§ **Provided records**:
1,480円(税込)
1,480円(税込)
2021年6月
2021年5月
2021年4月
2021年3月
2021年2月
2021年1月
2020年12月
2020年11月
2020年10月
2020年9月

---

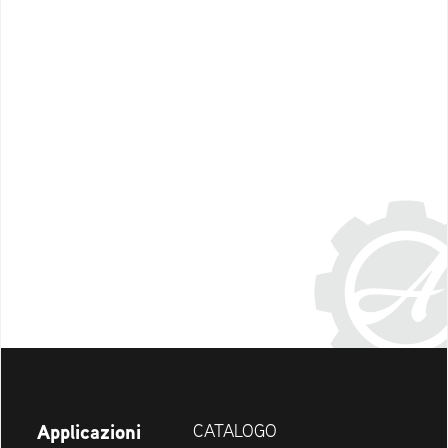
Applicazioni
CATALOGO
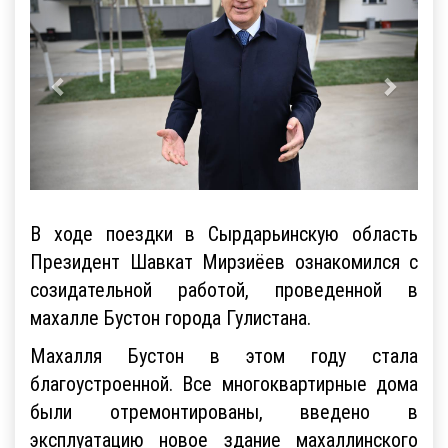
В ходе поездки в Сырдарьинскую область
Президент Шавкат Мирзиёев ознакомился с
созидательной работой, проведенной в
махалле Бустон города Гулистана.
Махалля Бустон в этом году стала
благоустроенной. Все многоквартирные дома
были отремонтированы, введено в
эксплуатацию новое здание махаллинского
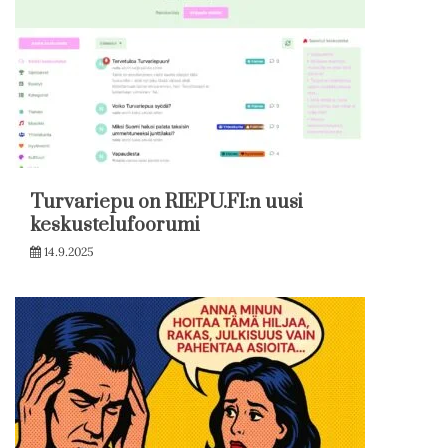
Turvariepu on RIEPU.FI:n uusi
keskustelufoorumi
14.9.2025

§ **Work request**: List every line in the data that contains the word "Бустон".

§ **Written reply**:
махалле Бустон города Гулистана.
Махалля Бустон в этом году стала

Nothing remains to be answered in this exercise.